In the socialist planned economy, where shortages were an everyday occurrence, supplies of isotopes suffered from sporadicity and packaging problems (and consequently problems of safety during transit). This radiation threat gave rise to numerous questions on the part of the Soviet postal service, which fairly soon began to focus on how to transport isotopes without risk to anyone who might come into contact with them. This was all the more pertinent, as the disruptions in the Soviet system affected not just deliveries of the materials themselves, but also supplies of protective equipment for them, such as lead housings and radiation monitoring instruments.
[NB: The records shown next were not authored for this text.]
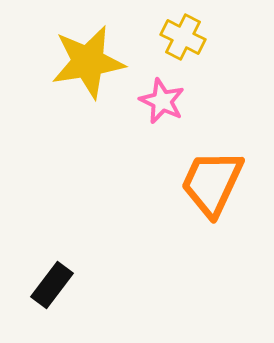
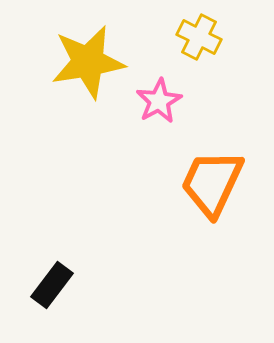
yellow cross: moved 16 px right
pink star: moved 3 px left; rotated 18 degrees clockwise
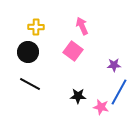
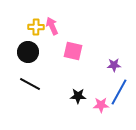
pink arrow: moved 30 px left
pink square: rotated 24 degrees counterclockwise
pink star: moved 2 px up; rotated 14 degrees counterclockwise
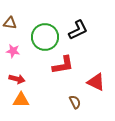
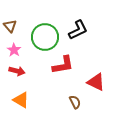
brown triangle: moved 3 px down; rotated 40 degrees clockwise
pink star: moved 1 px right, 1 px up; rotated 24 degrees clockwise
red arrow: moved 8 px up
orange triangle: rotated 30 degrees clockwise
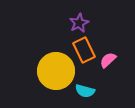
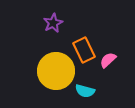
purple star: moved 26 px left
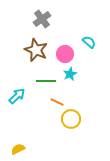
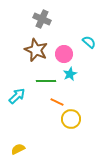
gray cross: rotated 30 degrees counterclockwise
pink circle: moved 1 px left
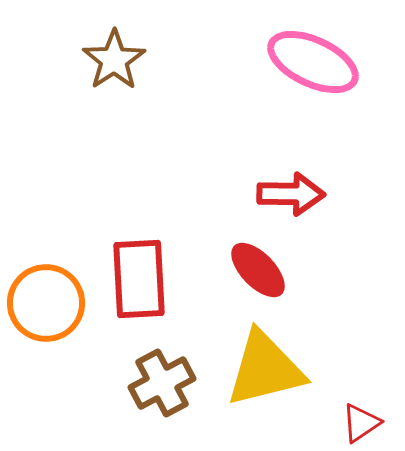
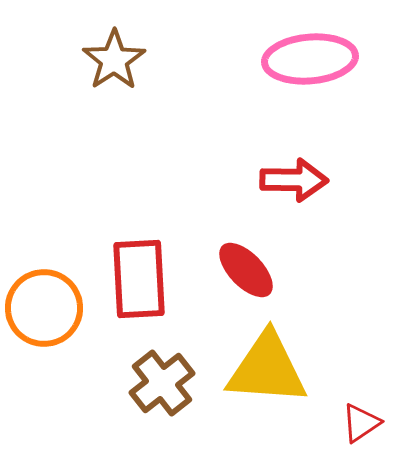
pink ellipse: moved 3 px left, 3 px up; rotated 30 degrees counterclockwise
red arrow: moved 3 px right, 14 px up
red ellipse: moved 12 px left
orange circle: moved 2 px left, 5 px down
yellow triangle: moved 2 px right; rotated 18 degrees clockwise
brown cross: rotated 10 degrees counterclockwise
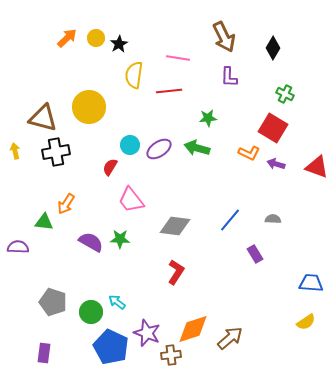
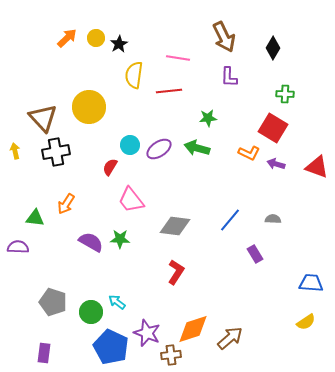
green cross at (285, 94): rotated 24 degrees counterclockwise
brown triangle at (43, 118): rotated 32 degrees clockwise
green triangle at (44, 222): moved 9 px left, 4 px up
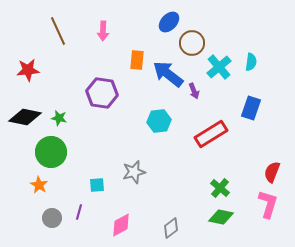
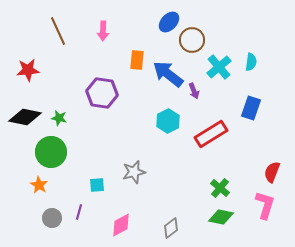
brown circle: moved 3 px up
cyan hexagon: moved 9 px right; rotated 20 degrees counterclockwise
pink L-shape: moved 3 px left, 1 px down
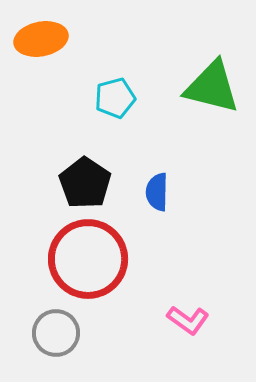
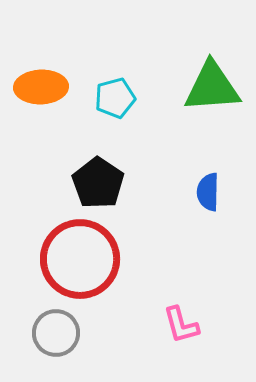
orange ellipse: moved 48 px down; rotated 9 degrees clockwise
green triangle: rotated 18 degrees counterclockwise
black pentagon: moved 13 px right
blue semicircle: moved 51 px right
red circle: moved 8 px left
pink L-shape: moved 7 px left, 5 px down; rotated 39 degrees clockwise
The shortages and problems with logistics, packaging, shipping and safety measures snuffed out the euphoria over isotopes within the Soviet Union. But not outside it. Thanks to their high quality and low price, Soviet isotopes were greatly valued on the Western market.
For example, 1 gram of highly-enriched isotope could be sold for several thousand dollars. But apart from the state monopolist in charge of exports of isotope-based products, scientists themselves were also illegally taking them out of the country from various Soviet research institutes. In the West, they were usually paid for with scientific equipment or the chance to carry out fully-funded research in foreigh laboratories. As a rule, such deals were provided for under international scientific-technical cooperation agreements.
From the 1990s onwards, exports of this kind assumed massive proportions and both private companies and companies affiliated to research institutes were involved. As it happens, the Isotopes store closed not long before the break-up of the Soviet Union. The country’s first store selling Svetozor-Polaroid instant cameras opened in its place in 1990.